The advantage to the automakers is that under the plan they will sell the same vehicle in all non-California markets, and a single vehicle standard will be easier to meet than a fleet emission average that incorporates several vehicle standards. That producer convenience will come at the expense of the consumer. In addition, it is possible that American automakers see the implementation of a LEV standard that they propose (and are presumably prepared to meet) as a way to gain comparative advantage vis--vis their foreign competitors. Here again, American automakers would benefit at the expense of American consumers. That is not a worthwhile trade-off.

Regulatory Sticks for All Seasons

Several state air quality officials have claimed that additional measures beyond the recommended LEV program and those controls mandated by the CAAA will be necessary to satisfy the EPA; the OTC believes "that the control strategies specifically mandated in the Clean Air Act would not be sufficient for the nonattainment areas in the OTR to achieve and maintain the ozone National Ambient Air Quality Standard (NAAQS)."(80) However, given current ozone trends, if attainment of the air quality levels embodied in federal air quality standards were the primary concern, much of the OTR could do without LEV standards and other expensive pollution control programs. However, the EPA does require further emission reductions to fulfill statutory obligations under the CAAA.

Stored data:

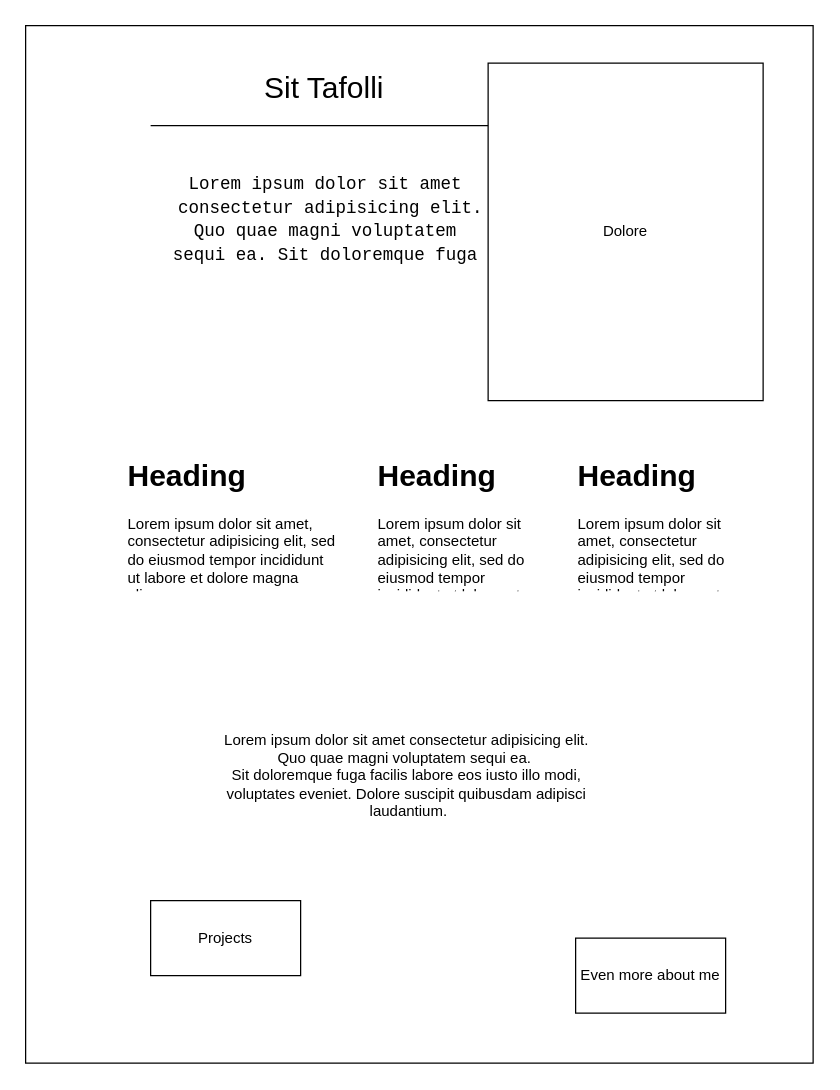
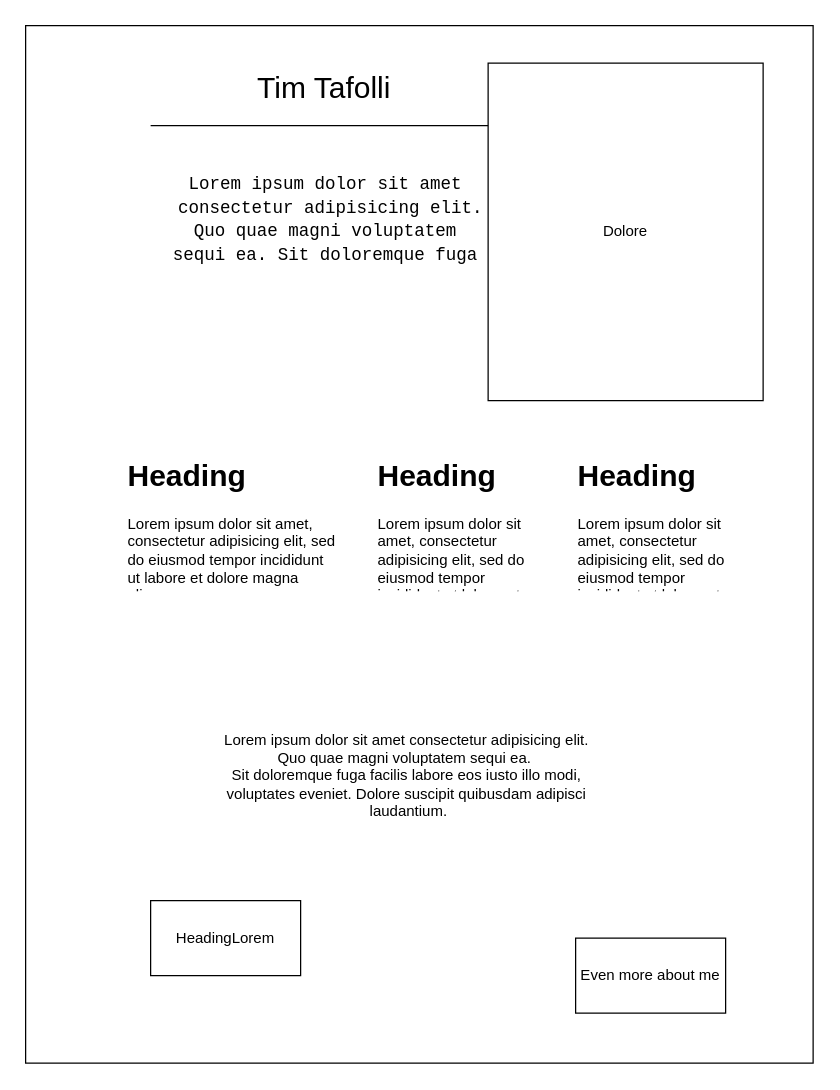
  <mxCell id="0" />
  <mxCell id="1" parent="0" />
  <mxCell id="2" value="" style="rounded=0;whiteSpace=wrap;html=1;fillColor=none;" vertex="1" parent="1"><mxGeometry x="20" y="20" width="630" height="830" as="geometry" /></mxCell>
  <mxCell id="3" value="Dolore" style="rounded=0;whiteSpace=wrap;html=1;" vertex="1" parent="1"><mxGeometry x="390" y="50" width="220" height="270" as="geometry" /></mxCell>
- <mxCell id="4" value="&lt;font style=&quot;font-size: 24px;&quot;&gt;Sit Tafolli&lt;/font&gt;" style="text;html=1;align=center;verticalAlign=middle;whiteSpace=wrap;rounded=0;" vertex="1" parent="1"><mxGeometry x="174" y="50" width="170" height="40" as="geometry" /></mxCell>
+ <mxCell id="4" value="&lt;font style=&quot;font-size: 24px;&quot;&gt;Tim Tafolli&lt;/font&gt;" style="text;html=1;align=center;verticalAlign=middle;whiteSpace=wrap;rounded=0;" vertex="1" parent="1"><mxGeometry x="174" y="50" width="170" height="40" as="geometry" /></mxCell>
  <mxCell id="5" value="" style="endArrow=none;html=1;rounded=0;" edge="1" parent="1"><mxGeometry width="50" height="50" relative="1" as="geometry"><mxPoint x="390" y="100" as="sourcePoint" /><mxPoint x="120" y="100" as="targetPoint" /></mxGeometry></mxCell>
  <mxCell id="6" value="&lt;div style=&quot;font-family: Consolas, &amp;quot;Courier New&amp;quot;, monospace; font-size: 14px; line-height: 19px; white-space: pre;&quot;&gt;&lt;span style=&quot;background-color: light-dark(#ffffff, var(--ge-dark-color, #121212));&quot;&gt;&lt;font style=&quot;color: rgb(0, 0, 0);&quot;&gt;Lorem ipsum dolor sit amet&lt;/font&gt;&lt;/span&gt;&lt;/div&gt;&lt;div style=&quot;font-family: Consolas, &amp;quot;Courier New&amp;quot;, monospace; font-size: 14px; line-height: 19px; white-space: pre; color: rgb(212, 212, 212);&quot;&gt;&lt;span style=&quot;background-color: light-dark(#ffffff, var(--ge-dark-color, #121212));&quot;&gt;&lt;font style=&quot;color: rgb(0, 0, 0);&quot;&gt; consectetur adipisicing elit.&lt;/font&gt;&lt;/span&gt;&lt;/div&gt;&lt;div style=&quot;font-family: Consolas, &amp;quot;Courier New&amp;quot;, monospace; font-size: 14px; line-height: 19px; white-space: pre; color: rgb(212, 212, 212);&quot;&gt;&lt;span style=&quot;background-color: light-dark(#ffffff, var(--ge-dark-color, #121212));&quot;&gt;&lt;font style=&quot;color: rgb(0, 0, 0);&quot;&gt; Quo quae magni voluptatem &lt;/font&gt;&lt;/span&gt;&lt;/div&gt;&lt;div style=&quot;font-family: Consolas, &amp;quot;Courier New&amp;quot;, monospace; font-size: 14px; line-height: 19px; white-space: pre; color: rgb(212, 212, 212);&quot;&gt;&lt;span style=&quot;background-color: light-dark(#ffffff, var(--ge-dark-color, #121212));&quot;&gt;&lt;font style=&quot;color: rgb(0, 0, 0);&quot;&gt;sequi ea. Sit doloremque fuga&lt;/font&gt;&lt;/span&gt;&lt;/div&gt;" style="text;html=1;align=center;verticalAlign=middle;whiteSpace=wrap;rounded=0;" vertex="1" parent="1"><mxGeometry x="140" y="130" width="240" height="90" as="geometry" /></mxCell>
- <mxCell id="7" value="Projects" style="rounded=0;whiteSpace=wrap;html=1;" vertex="1" parent="1"><mxGeometry x="120" y="720" width="120" height="60" as="geometry" /></mxCell>
+ <mxCell id="7" value="HeadingLorem" style="rounded=0;whiteSpace=wrap;html=1;" vertex="1" parent="1"><mxGeometry x="120" y="720" width="120" height="60" as="geometry" /></mxCell>
  <mxCell id="8" value="Even more about me" style="rounded=0;whiteSpace=wrap;html=1;" vertex="1" parent="1"><mxGeometry x="460" y="750" width="120" height="60" as="geometry" /></mxCell>
  <mxCell id="9" value="&lt;h1 style=&quot;margin-top: 0px;&quot;&gt;Heading&lt;/h1&gt;&lt;p&gt;Lorem ipsum dolor sit amet, consectetur adipisicing elit, sed do eiusmod tempor incididunt ut labore et dolore magna aliqua.&lt;/p&gt;" style="text;html=1;whiteSpace=wrap;overflow=hidden;rounded=0;" vertex="1" parent="1"><mxGeometry x="100" y="360" width="170" height="110" as="geometry" /></mxCell>
  <mxCell id="10" value="&lt;h1 style=&quot;margin-top: 0px;&quot;&gt;Heading&lt;/h1&gt;&lt;p&gt;Lorem ipsum dolor sit amet, consectetur adipisicing elit, sed do eiusmod tempor incididunt ut labore et dolore magna aliqua.&lt;/p&gt;" style="text;html=1;whiteSpace=wrap;overflow=hidden;rounded=0;" vertex="1" parent="1"><mxGeometry x="300" y="360" width="140" height="110" as="geometry" /></mxCell>
  <mxCell id="11" value="&lt;h1 style=&quot;margin-top: 0px;&quot;&gt;Heading&lt;/h1&gt;&lt;p&gt;Lorem ipsum dolor sit amet, consectetur adipisicing elit, sed do eiusmod tempor incididunt ut labore et dolore magna aliqua.&lt;/p&gt;" style="text;html=1;whiteSpace=wrap;overflow=hidden;rounded=0;" vertex="1" parent="1"><mxGeometry x="460" y="360" width="140" height="110" as="geometry" /></mxCell>
  <mxCell id="12" value="&lt;div&gt;Lorem ipsum dolor sit amet consectetur adipisicing elit.&lt;/div&gt;&lt;div&gt;Quo quae magni voluptatem sequi ea.&amp;nbsp;&lt;/div&gt;&lt;div&gt;Sit doloremque fuga facilis labore eos iusto illo modi,&lt;/div&gt;&lt;div&gt;voluptates eveniet. Dolore suscipit quibusdam adipisci&lt;/div&gt;&lt;div&gt;&amp;nbsp;laudantium.&lt;/div&gt;" style="text;html=1;align=center;verticalAlign=middle;whiteSpace=wrap;rounded=0;" vertex="1" parent="1"><mxGeometry x="130" y="540" width="390" height="160" as="geometry" /></mxCell>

Direction 1:
Count the lines in the listing that contain the string "margin", and give only that number.
Direction 2:
Continue the passage on vehicle emission standards and ozone regulation, starting after its final sentence.

Output 1:
3

Output 2:
Among the measures that are under consideration are enhanced vehicle inspection and maintenance (known as "enhanced I&M" or "IM240") and various trip reduction measures, such as the employee commute option, designed to reduce the number of vehicle miles traveled. Both of those programs are mandatory in parts of the OTR. Enhanced I&M in particular is required in all urban areas in the OTR with a population of 100,000 people or more. Both approaches are flawed for many of the same reasons that the LEV program does not represent a sensible emission control strategy: they fail to target the greatest sources of emissions for reductions. An additional control measure that is likely to be imposed on much of the OTR is further regulation of NOx from stationary sources. That, too, is a policy that will fail to produce significant air quality improvements.

Enhanced Inspection and Maintenance

All urban areas in the OTR with 100,000 or more people are required to implement enhanced inspection and maintenance programs. Such programs are "an integral part of the effort to reduce mobile source air pollution," according to the EPA.(81) I&M programs require that all vehicles in a given area have their emissions tested periodically, typically every year or every two years. Many cities in the OTR already have I&M programs of some kind in place.

Enhanced I&M essentially involves the imposition of a more intricate, lengthy, and expensive test than is currently used. The EPA model of enhanced I&M is known as "IM240" because it is a 240-second test that examines vehicle emissions under a variety of driving conditions and also tests evaporative emissions through what is called a purge-and- pressure test. The necessary equipment for that test is three to nine times more expensive than existing I&M testing devices.(82) The EPA estimates that if implemented properly, enhanced I&M could result in a whopping 28 percent reduction of hydrocarbon emissions.(83) The OTC sites LEV standards as the most cost-effective emission control strategy, noting that the "EPA has stated that 'enhanced' or 'high-tech I/M' is the most effective air pollution control program it has identified."(84)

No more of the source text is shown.